As used herein, “a,” “an,” “the,” “at least one,” and “one or more” are used interchangeably. As used herein, the term “or” is generally employed in its usual sense including “and/or” unless the content clearly dictates otherwise.

As used herein the term “bendamustine” refers to bendamustine free base or its pharmaceutically acceptable salts, solvates or hydrates thereof, preferably bendamustine hydrochloride.

As used herein, the term “about” means having a value falling within an accepted standard of error of the mean when considered by one of ordinary skill in the art.
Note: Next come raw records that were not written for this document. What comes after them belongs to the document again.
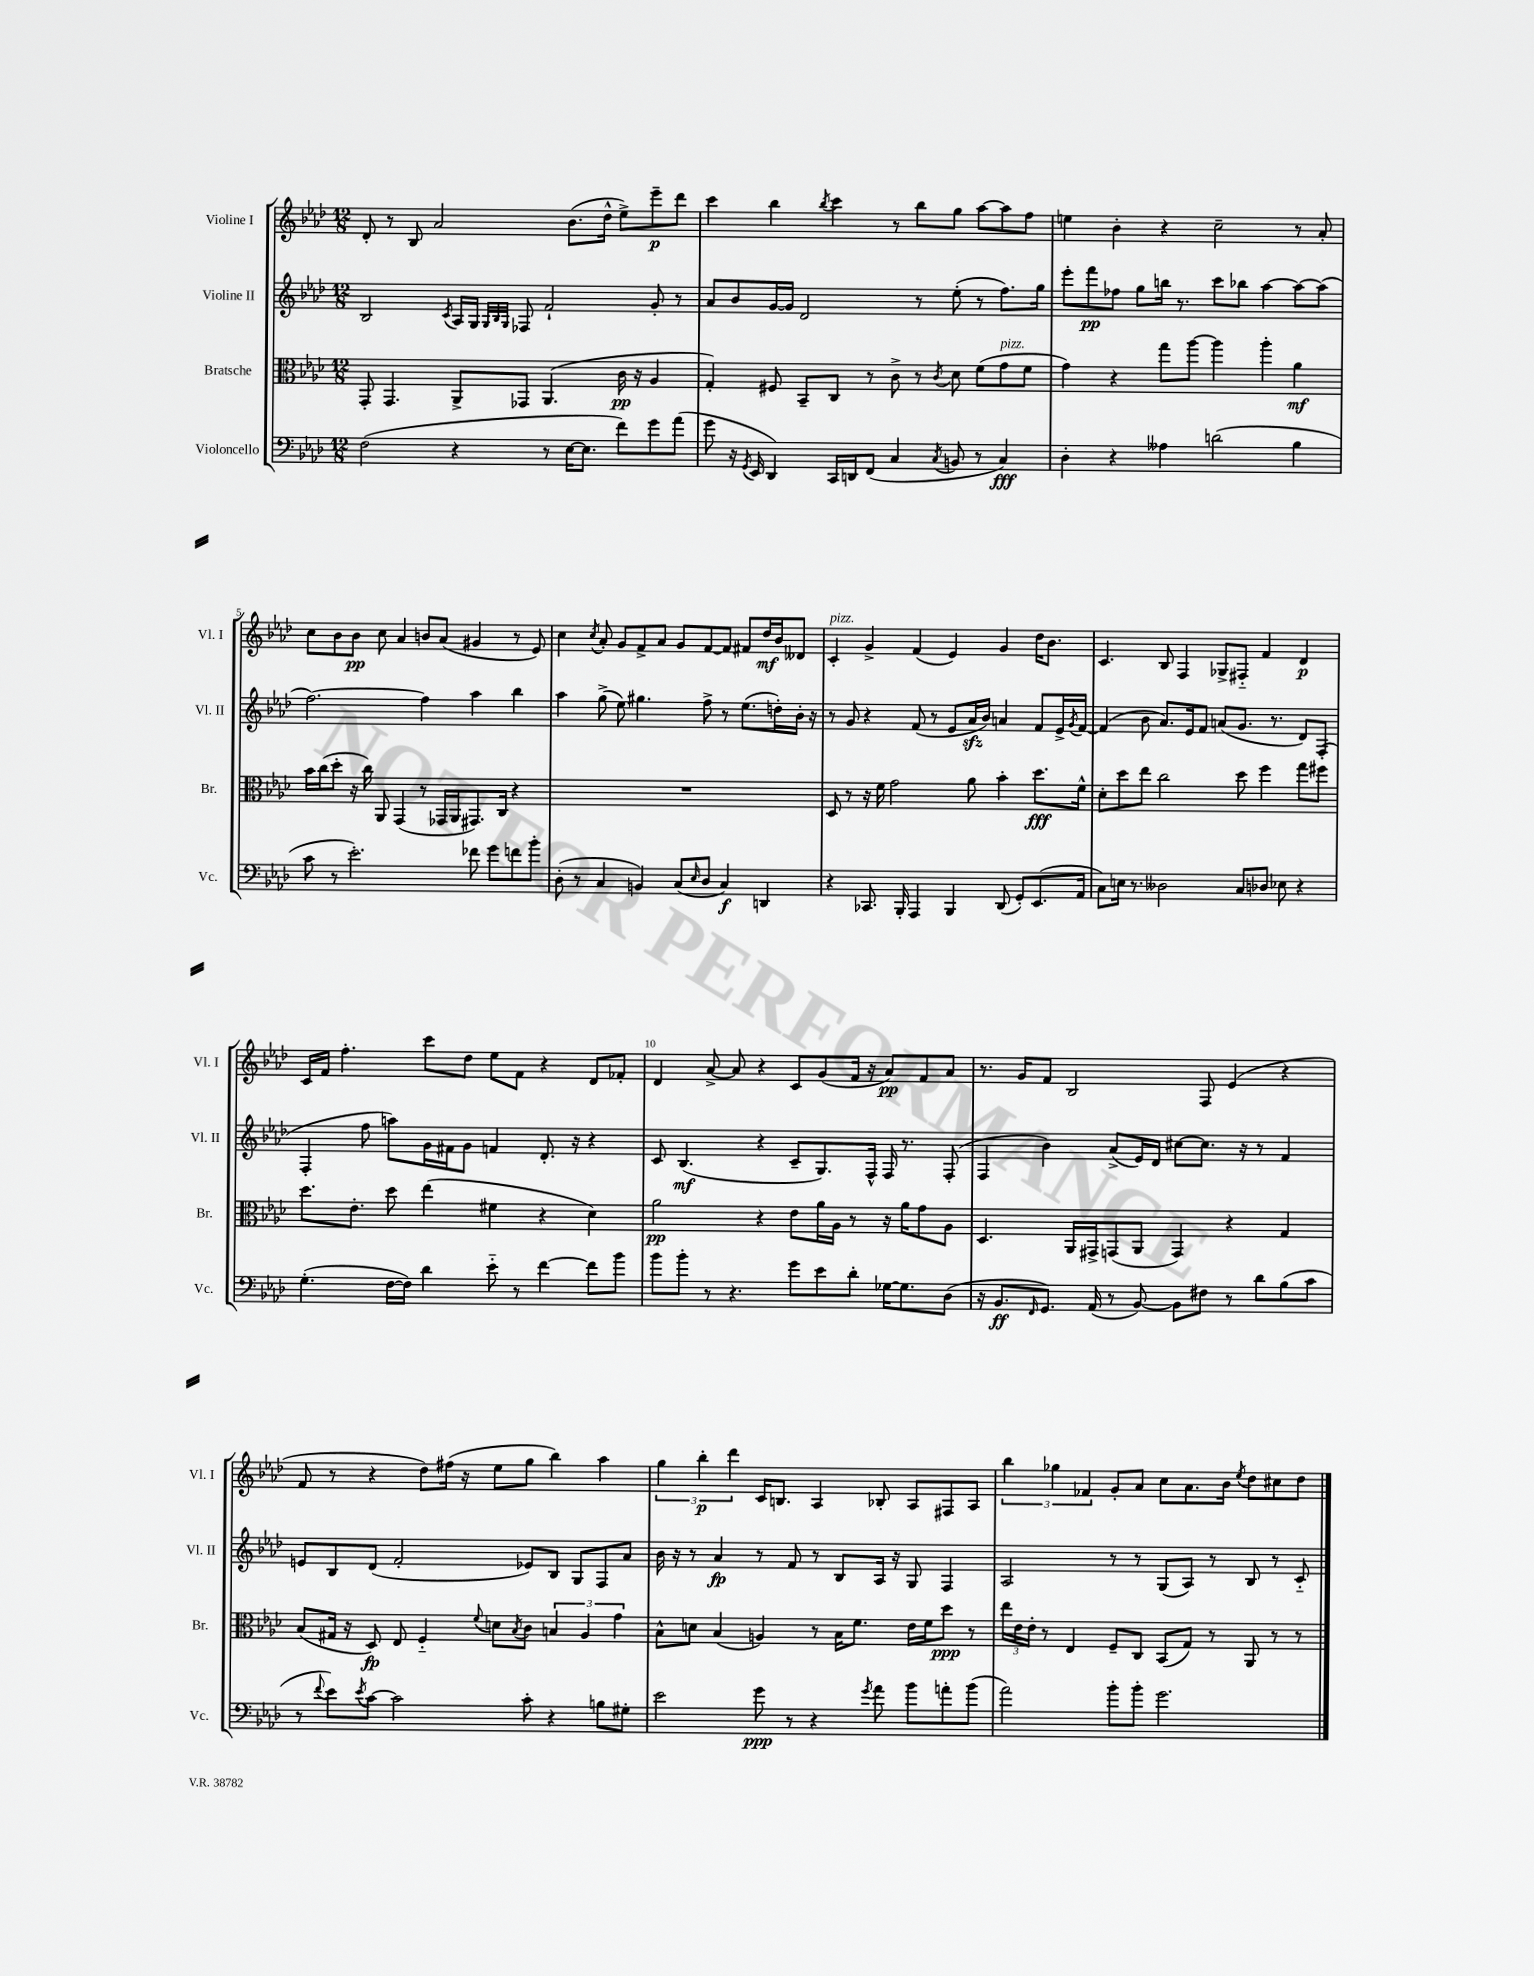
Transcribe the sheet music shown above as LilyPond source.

<<
\new StaffGroup <<
\new Staff = "s0" \with { instrumentName = "Violine I" shortInstrumentName = "Vl. I" } {
    \clef treble \key aes \major \numericTimeSignature \time 12/8
    des'8-. r8 bes8 aes'2 bes'8.( des''16-^ ees''8->) ees'''8--\p des'''8 |
    c'''4 bes''4 \acciaccatura { bes''8 } c'''4 r8 bes''8 g''8 aes''8~ aes''8 f''8 |
    e''4 bes'4-. r4 c''2-- r8 aes'8-. |
    c''8 bes'8 bes'8\pp c''8 aes'4 b'8 aes'8( gis'4 r8 ees'8) |
    c''4 \acciaccatura { c''8 } aes'8-. g'8 f'8-> aes'8 g'8 f'8~ f'8 fis'8 des''16\mf bes'16 deses'8 |
    c'4-.^\markup { \italic "pizz." } g'4-> f'4( ees'4) g'4 des''16 bes'8. |
    c'4. bes8 f4 ges8-> fis8-_ f'4 des'4\p |
    c'16 f'16 f''4.-. c'''8 des''8 ees''8 f'8 r4 des'8 fes'8-. |
    des'4 aes'8~-> aes'8 r4 c'8 g'8( f'16 r16 aes'8\pp) f'8 aes'8 |
    r8. g'16 f'8 bes2 f8 ees'4( r4 |
    f'8 r8 r4 des''8) fis''16( r16 ees''8 g''8 bes''4) aes''4 |
    \tuplet 3/2 { g''4 bes''4-.\p des'''4 } c'16 b8. aes4 bes8-. aes8 fis8 aes8 |
    \tuplet 3/2 { bes''4 ges''4 fes'4 } g'8-. aes'8 c''8 aes'8. bes'16 \acciaccatura { ees''8 } des''8 cis''8 des''8 \bar "|." |
}
\new Staff = "s1" \with { instrumentName = "Violine II" shortInstrumentName = "Vl. II" } {
    \clef treble \key aes \major \numericTimeSignature \time 12/8
    bes2 \acciaccatura { c'8 } aes16 g16 \grace { g32 bes32 g32 } fes8 f'2-! g'8-. r8 |
    aes'8 bes'8 g'16~ g'16 des'2 r8 ees''8-.( r8 f''8.) g''16 |
    ees'''8-. f'''8\pp fes''8 g''8 b''16 r8. c'''8 bes''8 aes''4~ aes''8~ aes''8( |
    f''2.~) f''4 aes''4 bes''4 |
    aes''4 g''8->( ees''8) gis''4. f''8-> r8 ees''8.( d''16-.) bes'16-. r16 |
    r8 g'8 r4 f'8( r8 ees'8 aes'16\sfz bes'16) a'4 f'8 ees'16-> \acciaccatura { g'8 } f'16~ |
    f'4( bes'8 aes'8.) ees'16 f'8 a'8( g'8. r8. des'8) f8-.( |
    f4-. f''8 a''8) g'16 fis'16 g'8 f'4 des'8.-. r16 r4 |
    c'8 bes4.\mf( r4 c'8-- g8.) f16-^ f16 r8. f8-.( |
    f4 bes'4) aes'8->( ees'16) des'16 cis''8~ cis''8. r16 r8 f'4 |
    e'8 bes8 des'8( f'2-. ees'8) bes8 g8 f8 aes'8 |
    bes'16 r16 r8 aes'4\fp r8 f'8 r8 bes8 aes16 r16 g8 f4 |
    aes2 r8 r8 g8( aes8) r8 bes8 r8 c'8-_ \bar "|." |
}
\new Staff = "s2" \with { instrumentName = "Bratsche" shortInstrumentName = "Br." } {
    \clef alto \key aes \major \numericTimeSignature \time 12/8
    g,8-. g,4. aes,8-> ges,8 aes,4.( c'16\pp r16 aes4 |
    g4-.) fis8 bes,8-- c8 r8 c'8-> r8 \acciaccatura { c'8 } des'8 f'8( g'8^\markup { \italic "pizz." } f'8 |
    g'4) r4 g''8 aes''8~ aes''4 aes''4-. aes'4\mf |
    bes'16 c''16( des''8-. r16 c''16) aes,8 g,4( r8 ges,16 aes,16 gis,8.) c16 r4 |
    R1. |
    des8 r8 r16 f'16 g'2 aes'8 bes'4-. des''8.\fff f'16-^ |
    des'8-. des''8 ees''8 c''2 des''8 f''4 g''8 fis''8 |
    des''8. ees'8.-. des''8 ees''4( fis'4 r4 des'4) |
    aes'2\pp r4 ees'8 aes'16 aes16 r8 r16 aes'16 g'8 aes8 |
    des4. aes,16 gis,16-> g,8( aes,8 g,4) r4 g4 |
    bes8( gis16 r16 des8\fp) ees8 f4-_ \appoggiatura { f'8 } d'8 \acciaccatura { bes8 } c'8 \tuplet 3/2 { b4 aes4 g'4 } |
    bes8-^ d'8 bes4( a4) r8 bes16 f'8. ees'16 f'16 des''8\ppp r8 |
    \tuplet 3/2 { ees''16 ees'16 ees'16-. } r8 ees4 f8-- c8 bes,8( g8) r8 aes,8 r8 r8 \bar "|." |
}
\new Staff = "s3" \with { instrumentName = "Violoncello" shortInstrumentName = "Vc." } {
    \clef bass \key aes \major \numericTimeSignature \time 12/8
    f2( r4 r8 ees16~ ees8. f'8) g'8 aes'8( |
    g'8 r16 \acciaccatura { g,8 } ees,16 des,4) c,16 d,16 f,8( c4 \acciaccatura { c8 } b,8 r8 c4\fff) |
    des4-. r4 aeses4 d'2( bes4 |
    c'8 r8 ees'2.-.) fes'8 g'8 f'8 bes'8-. |
    des8-.( r8 c4 b,4) c8( \grace { ees16 } des8 c4\f) d,4 |
    r4 ces,8. bes,,16-. aes,,4 bes,,4 des,8( g,8-.) ees,8.( aes,16 |
    c8) e16 r8. deses2 c8 des8 ees8 r4 |
    g4.-.( f16~ f16) des'4 ees'8-_ r8 f'4~ f'8 bes'8 |
    bes'8 bes'8-. r8 r4. g'8 ees'8 des'8-. ges16~ ges8. des8( |
    r16 bes,8.\ff \grace { f,16 } g,8.) aes,16( r8 bes,8~) bes,8 fis8 r8 des'8 bes8( c'8 |
    r8 \appoggiatura { f'8 } ees'8) \acciaccatura { ees'8 } c'8~ c'2 c'8-. r4 b8 gis8-. |
    ees'2 g'8\ppp r8 r4 \acciaccatura { g'8 } aes'8 bes'8 a'8-. bes'8( |
    aes'2) bes'8-. bes'8-. g'2. \bar "|." |
}
>>
>>
\layout { \context { \Score currentBarNumber = #2 \override BarNumber.break-visibility = ##(#f #t #t) barNumberVisibility = #(every-nth-bar-number-visible 5) } }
Frequently, the term “about” refers to ±20%, preferably ±10%, and more preferably ±5% of the value or range to which it refers.

The term “pharmaceutically acceptable” substances mean those, which, according to a common medical judgment, are suitable to be in contact with a tissue of a patient without any inappropriate toxicity, irritation, allergic response, etc., have a reasonable balance between advantages and disadvantages, and can be applied to its target use effectively.

The term “pharmaceutically acceptable salt” refers to bendamustine salts which are formed with inorganic or organic acids.

The term “ready-to-use” or “RTU” as used herein refers to injectable compositions that are stable and does not require any reconstitution or dilution with parenterally acceptable diluents and can be directly administered to the patient.

Within the context of the present invention, the term “ready-to-dilute” or “RTD” as used herein refers to injectable compositions that are stable and requires reconstitution or dilution with parenterally acceptable diluents before parenteral administration.

The terms “composition”, “pharmaceutical composition”, “pharmaceutical product”, “dosage form”, “pharmaceutical dosage form”, “injectable solution”, “formulation”, “pharmaceutical formulation”, etc., refer to a pharmaceutical composition that may be administered to a patient in need of treatment, which may be in any conventional formulation. For example, the term “pharmaceutical composition” as used herein refers to a solution for parenteral administration.